• [Data for this task]:
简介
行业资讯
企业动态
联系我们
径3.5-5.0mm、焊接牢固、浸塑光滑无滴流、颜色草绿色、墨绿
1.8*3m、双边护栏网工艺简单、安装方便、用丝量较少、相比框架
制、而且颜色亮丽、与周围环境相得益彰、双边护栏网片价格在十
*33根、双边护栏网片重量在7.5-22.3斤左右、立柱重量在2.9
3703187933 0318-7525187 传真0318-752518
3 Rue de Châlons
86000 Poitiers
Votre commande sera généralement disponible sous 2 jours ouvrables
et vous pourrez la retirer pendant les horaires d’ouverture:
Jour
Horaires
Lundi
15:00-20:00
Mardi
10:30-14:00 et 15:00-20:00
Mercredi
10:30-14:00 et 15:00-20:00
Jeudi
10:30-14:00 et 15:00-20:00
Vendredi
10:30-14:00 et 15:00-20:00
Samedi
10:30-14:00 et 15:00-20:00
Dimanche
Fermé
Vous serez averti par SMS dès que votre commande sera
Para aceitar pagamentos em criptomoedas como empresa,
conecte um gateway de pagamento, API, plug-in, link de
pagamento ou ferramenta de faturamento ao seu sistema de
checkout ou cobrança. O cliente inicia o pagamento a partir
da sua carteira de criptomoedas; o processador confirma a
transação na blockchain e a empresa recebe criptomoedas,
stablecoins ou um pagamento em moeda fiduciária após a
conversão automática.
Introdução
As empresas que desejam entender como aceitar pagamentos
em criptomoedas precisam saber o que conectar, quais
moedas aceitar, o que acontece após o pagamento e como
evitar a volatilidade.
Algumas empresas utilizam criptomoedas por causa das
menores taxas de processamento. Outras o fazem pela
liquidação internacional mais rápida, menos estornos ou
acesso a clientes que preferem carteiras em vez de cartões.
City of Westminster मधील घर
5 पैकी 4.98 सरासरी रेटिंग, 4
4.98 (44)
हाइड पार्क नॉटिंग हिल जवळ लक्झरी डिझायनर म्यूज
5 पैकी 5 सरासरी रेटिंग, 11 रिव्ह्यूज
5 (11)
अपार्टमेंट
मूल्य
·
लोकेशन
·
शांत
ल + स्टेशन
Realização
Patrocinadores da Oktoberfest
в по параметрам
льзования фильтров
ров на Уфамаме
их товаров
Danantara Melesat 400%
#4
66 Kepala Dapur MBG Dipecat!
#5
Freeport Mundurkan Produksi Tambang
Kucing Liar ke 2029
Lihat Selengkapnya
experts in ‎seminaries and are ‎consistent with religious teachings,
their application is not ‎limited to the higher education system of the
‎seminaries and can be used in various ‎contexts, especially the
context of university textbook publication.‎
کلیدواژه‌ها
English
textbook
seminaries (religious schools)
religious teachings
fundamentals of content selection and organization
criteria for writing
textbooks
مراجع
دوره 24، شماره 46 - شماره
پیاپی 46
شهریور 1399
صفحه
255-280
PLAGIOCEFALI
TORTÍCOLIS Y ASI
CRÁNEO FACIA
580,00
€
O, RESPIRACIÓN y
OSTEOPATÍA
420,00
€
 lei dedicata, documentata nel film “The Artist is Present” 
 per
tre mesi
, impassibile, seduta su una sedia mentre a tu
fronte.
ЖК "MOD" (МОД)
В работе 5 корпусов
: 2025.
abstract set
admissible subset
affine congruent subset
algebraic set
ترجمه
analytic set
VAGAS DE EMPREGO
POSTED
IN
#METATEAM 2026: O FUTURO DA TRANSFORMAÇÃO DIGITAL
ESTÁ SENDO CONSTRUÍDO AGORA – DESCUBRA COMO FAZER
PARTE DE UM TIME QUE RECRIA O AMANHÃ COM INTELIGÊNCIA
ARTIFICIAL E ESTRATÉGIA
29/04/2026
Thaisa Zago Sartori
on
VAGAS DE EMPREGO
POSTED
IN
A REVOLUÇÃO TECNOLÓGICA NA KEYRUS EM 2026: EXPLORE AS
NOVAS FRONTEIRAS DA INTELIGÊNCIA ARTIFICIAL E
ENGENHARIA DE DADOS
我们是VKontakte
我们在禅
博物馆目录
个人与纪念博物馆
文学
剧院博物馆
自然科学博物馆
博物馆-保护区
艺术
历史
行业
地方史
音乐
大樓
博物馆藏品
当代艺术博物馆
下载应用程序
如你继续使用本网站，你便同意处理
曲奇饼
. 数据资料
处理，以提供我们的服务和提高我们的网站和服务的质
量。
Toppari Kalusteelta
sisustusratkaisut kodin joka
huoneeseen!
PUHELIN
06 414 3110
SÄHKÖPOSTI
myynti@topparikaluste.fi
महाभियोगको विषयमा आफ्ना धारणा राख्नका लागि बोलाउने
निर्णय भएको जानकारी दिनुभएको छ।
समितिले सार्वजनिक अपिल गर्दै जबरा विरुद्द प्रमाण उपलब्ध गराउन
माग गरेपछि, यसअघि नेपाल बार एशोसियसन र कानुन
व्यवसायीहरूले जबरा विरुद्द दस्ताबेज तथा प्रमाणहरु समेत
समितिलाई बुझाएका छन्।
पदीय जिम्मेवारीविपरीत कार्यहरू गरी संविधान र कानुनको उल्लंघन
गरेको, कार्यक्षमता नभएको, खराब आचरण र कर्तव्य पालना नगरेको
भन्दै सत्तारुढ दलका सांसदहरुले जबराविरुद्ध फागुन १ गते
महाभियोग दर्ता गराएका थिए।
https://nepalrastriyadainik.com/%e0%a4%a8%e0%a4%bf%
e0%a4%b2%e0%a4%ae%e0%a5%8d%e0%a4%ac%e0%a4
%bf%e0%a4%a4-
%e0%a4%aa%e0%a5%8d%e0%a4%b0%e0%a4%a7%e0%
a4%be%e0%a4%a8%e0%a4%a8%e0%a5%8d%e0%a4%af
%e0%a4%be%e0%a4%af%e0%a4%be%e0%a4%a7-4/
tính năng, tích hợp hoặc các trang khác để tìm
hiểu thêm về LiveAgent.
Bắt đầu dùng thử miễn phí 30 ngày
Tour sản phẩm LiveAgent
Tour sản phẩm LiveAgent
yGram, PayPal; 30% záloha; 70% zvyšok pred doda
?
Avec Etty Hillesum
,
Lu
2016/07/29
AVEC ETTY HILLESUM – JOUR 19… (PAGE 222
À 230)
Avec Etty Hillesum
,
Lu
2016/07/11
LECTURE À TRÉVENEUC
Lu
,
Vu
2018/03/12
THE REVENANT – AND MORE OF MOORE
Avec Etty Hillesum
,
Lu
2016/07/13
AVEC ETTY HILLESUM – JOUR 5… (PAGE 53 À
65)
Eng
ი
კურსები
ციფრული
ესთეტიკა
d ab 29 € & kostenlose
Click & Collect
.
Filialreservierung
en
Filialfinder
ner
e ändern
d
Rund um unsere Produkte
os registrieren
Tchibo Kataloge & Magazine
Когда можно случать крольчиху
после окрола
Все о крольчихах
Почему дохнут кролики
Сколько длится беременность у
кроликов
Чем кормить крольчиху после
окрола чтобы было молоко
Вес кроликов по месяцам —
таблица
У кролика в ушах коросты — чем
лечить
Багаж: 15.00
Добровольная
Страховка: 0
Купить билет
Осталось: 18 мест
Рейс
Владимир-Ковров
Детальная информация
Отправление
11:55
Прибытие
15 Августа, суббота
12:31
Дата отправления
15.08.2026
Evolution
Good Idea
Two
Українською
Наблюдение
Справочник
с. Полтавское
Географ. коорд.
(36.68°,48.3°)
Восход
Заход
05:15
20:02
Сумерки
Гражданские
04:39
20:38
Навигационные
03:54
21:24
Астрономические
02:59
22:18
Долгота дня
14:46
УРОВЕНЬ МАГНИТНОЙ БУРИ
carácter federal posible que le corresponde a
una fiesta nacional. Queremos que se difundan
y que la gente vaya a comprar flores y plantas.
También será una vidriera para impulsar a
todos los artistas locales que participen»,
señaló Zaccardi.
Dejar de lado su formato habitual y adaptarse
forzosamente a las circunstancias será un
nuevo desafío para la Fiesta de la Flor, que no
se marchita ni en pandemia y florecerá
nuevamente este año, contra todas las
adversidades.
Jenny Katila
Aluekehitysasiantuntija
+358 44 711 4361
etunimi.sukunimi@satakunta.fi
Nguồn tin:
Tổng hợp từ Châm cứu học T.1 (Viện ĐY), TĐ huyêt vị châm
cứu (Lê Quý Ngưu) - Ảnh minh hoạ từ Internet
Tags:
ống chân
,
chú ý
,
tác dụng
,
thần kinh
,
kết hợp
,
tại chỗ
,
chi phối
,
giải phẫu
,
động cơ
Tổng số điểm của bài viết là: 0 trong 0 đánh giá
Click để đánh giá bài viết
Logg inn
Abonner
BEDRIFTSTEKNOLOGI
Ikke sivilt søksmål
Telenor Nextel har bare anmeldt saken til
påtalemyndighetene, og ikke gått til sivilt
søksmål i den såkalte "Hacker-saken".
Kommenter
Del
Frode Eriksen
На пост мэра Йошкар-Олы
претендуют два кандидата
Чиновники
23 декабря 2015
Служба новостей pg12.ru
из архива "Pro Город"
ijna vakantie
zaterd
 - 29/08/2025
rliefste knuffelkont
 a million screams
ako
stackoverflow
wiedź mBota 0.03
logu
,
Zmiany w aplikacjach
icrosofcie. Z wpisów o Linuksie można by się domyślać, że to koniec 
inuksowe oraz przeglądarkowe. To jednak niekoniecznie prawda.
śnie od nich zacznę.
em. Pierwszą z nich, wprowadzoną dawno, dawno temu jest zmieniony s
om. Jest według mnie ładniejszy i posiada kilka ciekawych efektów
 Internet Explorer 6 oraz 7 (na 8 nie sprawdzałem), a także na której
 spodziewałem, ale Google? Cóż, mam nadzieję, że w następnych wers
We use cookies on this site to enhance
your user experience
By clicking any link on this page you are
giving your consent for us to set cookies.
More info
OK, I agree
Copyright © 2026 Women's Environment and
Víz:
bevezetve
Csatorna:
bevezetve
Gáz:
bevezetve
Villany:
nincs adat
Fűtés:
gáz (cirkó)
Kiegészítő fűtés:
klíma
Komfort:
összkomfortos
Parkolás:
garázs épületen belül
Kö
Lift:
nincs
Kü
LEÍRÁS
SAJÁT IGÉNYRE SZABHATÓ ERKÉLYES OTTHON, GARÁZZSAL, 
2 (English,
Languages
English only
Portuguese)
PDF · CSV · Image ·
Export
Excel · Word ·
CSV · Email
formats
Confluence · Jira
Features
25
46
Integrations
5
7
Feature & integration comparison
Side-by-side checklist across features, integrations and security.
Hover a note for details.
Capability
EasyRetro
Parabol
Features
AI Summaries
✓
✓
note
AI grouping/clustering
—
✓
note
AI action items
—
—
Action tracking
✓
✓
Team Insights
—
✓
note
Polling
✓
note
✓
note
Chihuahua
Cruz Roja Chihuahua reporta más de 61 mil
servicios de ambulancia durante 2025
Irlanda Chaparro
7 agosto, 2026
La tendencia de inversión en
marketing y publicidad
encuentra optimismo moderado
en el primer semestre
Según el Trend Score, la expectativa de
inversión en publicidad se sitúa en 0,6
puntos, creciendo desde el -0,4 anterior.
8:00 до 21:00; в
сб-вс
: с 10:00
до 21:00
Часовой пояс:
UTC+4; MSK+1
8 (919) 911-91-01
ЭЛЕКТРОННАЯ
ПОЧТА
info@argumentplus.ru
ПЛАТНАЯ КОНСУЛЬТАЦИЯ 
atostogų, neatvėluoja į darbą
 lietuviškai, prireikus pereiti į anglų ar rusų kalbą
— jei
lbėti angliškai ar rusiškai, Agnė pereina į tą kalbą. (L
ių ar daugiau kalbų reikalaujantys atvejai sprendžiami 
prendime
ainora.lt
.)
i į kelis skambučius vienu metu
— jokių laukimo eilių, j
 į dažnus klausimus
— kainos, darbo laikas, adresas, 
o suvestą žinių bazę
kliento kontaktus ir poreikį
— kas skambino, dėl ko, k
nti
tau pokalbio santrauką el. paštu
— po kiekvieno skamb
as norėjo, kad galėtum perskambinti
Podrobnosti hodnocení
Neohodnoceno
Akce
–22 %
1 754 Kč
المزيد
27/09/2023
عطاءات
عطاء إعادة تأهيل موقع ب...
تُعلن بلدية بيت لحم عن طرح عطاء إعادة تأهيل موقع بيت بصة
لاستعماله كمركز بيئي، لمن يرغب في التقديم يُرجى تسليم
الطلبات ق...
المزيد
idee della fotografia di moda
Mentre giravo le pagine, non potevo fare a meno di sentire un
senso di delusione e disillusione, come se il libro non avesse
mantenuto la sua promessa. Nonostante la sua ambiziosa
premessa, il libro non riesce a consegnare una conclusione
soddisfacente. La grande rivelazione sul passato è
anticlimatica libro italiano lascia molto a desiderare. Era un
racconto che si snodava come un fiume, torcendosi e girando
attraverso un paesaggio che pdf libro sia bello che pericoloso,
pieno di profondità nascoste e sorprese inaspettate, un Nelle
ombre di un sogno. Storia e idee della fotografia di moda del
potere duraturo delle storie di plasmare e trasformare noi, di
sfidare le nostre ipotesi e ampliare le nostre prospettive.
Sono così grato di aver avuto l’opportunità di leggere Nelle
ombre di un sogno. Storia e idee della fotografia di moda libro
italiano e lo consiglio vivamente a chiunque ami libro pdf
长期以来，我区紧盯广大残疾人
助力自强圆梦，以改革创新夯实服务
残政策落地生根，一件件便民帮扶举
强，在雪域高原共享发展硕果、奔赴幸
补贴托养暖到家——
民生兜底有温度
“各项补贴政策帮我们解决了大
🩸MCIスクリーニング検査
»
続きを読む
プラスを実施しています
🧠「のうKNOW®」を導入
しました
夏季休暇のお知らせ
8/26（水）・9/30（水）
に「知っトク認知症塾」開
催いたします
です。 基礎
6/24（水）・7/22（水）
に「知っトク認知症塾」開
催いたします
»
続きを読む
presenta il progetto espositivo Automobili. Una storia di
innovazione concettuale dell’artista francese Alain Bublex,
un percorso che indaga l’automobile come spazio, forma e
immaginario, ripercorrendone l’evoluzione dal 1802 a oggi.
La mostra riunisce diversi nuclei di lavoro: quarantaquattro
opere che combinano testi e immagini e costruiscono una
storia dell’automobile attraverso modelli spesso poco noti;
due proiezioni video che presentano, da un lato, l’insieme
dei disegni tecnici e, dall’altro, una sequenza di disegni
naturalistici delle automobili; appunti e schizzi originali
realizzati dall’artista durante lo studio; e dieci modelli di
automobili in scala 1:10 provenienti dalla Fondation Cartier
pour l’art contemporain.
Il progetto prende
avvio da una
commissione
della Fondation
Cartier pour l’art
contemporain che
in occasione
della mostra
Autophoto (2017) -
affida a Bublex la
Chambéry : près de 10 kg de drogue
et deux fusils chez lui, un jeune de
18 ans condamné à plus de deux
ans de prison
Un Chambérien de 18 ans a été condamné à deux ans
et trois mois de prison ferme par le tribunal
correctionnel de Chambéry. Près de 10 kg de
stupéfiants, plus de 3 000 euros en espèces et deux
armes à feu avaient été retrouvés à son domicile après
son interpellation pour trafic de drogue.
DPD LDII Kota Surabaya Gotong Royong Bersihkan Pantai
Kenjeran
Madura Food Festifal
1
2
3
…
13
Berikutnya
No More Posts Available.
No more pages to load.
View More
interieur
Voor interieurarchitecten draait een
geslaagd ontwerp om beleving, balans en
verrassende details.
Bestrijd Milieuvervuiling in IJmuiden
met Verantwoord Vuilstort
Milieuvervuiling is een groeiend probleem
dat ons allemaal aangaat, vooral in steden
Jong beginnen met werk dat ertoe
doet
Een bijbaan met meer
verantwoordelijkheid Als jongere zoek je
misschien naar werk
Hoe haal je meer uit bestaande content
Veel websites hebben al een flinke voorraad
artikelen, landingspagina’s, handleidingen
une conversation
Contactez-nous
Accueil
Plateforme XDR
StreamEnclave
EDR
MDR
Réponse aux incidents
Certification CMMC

• [Activity]:
From the data above, output exactly the lines between the one containing "potere duraturo delle" and the one containing "met Verantwoord Vuilstort", counting both of them.

• [Answer section]:
potere duraturo delle storie di plasmare e trasformare noi, di
sfidare le nostre ipotesi e ampliare le nostre prospettive.
Sono così grato di aver avuto l’opportunità di leggere Nelle
ombre di un sogno. Storia e idee della fotografia di moda libro
italiano e lo consiglio vivamente a chiunque ami libro pdf
长期以来，我区紧盯广大残疾人
助力自强圆梦，以改革创新夯实服务
残政策落地生根，一件件便民帮扶举
强，在雪域高原共享发展硕果、奔赴幸
补贴托养暖到家——
民生兜底有温度
“各项补贴政策帮我们解决了大
🩸MCIスクリーニング検査
»
続きを読む
プラスを実施しています
🧠「のうKNOW®」を導入
しました
夏季休暇のお知らせ
8/26（水）・9/30（水）
に「知っトク認知症塾」開
催いたします
です。 基礎
6/24（水）・7/22（水）
に「知っトク認知症塾」開
催いたします
»
続きを読む
presenta il progetto espositivo Automobili. Una storia di
innovazione concettuale dell’artista francese Alain Bublex,
un percorso che indaga l’automobile come spazio, forma e
immaginario, ripercorrendone l’evoluzione dal 1802 a oggi.
La mostra riunisce diversi nuclei di lavoro: quarantaquattro
opere che combinano testi e immagini e costruiscono una
storia dell’automobile attraverso modelli spesso poco noti;
due proiezioni video che presentano, da un lato, l’insieme
dei disegni tecnici e, dall’altro, una sequenza di disegni
naturalistici delle automobili; appunti e schizzi originali
realizzati dall’artista durante lo studio; e dieci modelli di
automobili in scala 1:10 provenienti dalla Fondation Cartier
pour l’art contemporain.
Il progetto prende
avvio da una
commissione
della Fondation
Cartier pour l’art
contemporain che
in occasione
della mostra
Autophoto (2017) -
affida a Bublex la
Chambéry : près de 10 kg de drogue
et deux fusils chez lui, un jeune de
18 ans condamné à plus de deux
ans de prison
Un Chambérien de 18 ans a été condamné à deux ans
et trois mois de prison ferme par le tribunal
correctionnel de Chambéry. Près de 10 kg de
stupéfiants, plus de 3 000 euros en espèces et deux
armes à feu avaient été retrouvés à son domicile après
son interpellation pour trafic de drogue.
DPD LDII Kota Surabaya Gotong Royong Bersihkan Pantai
Kenjeran
Madura Food Festifal
1
2
3
…
13
Berikutnya
No More Posts Available.
No more pages to load.
View More
interieur
Voor interieurarchitecten draait een
geslaagd ontwerp om beleving, balans en
verrassende details.
Bestrijd Milieuvervuiling in IJmuiden
met Verantwoord Vuilstort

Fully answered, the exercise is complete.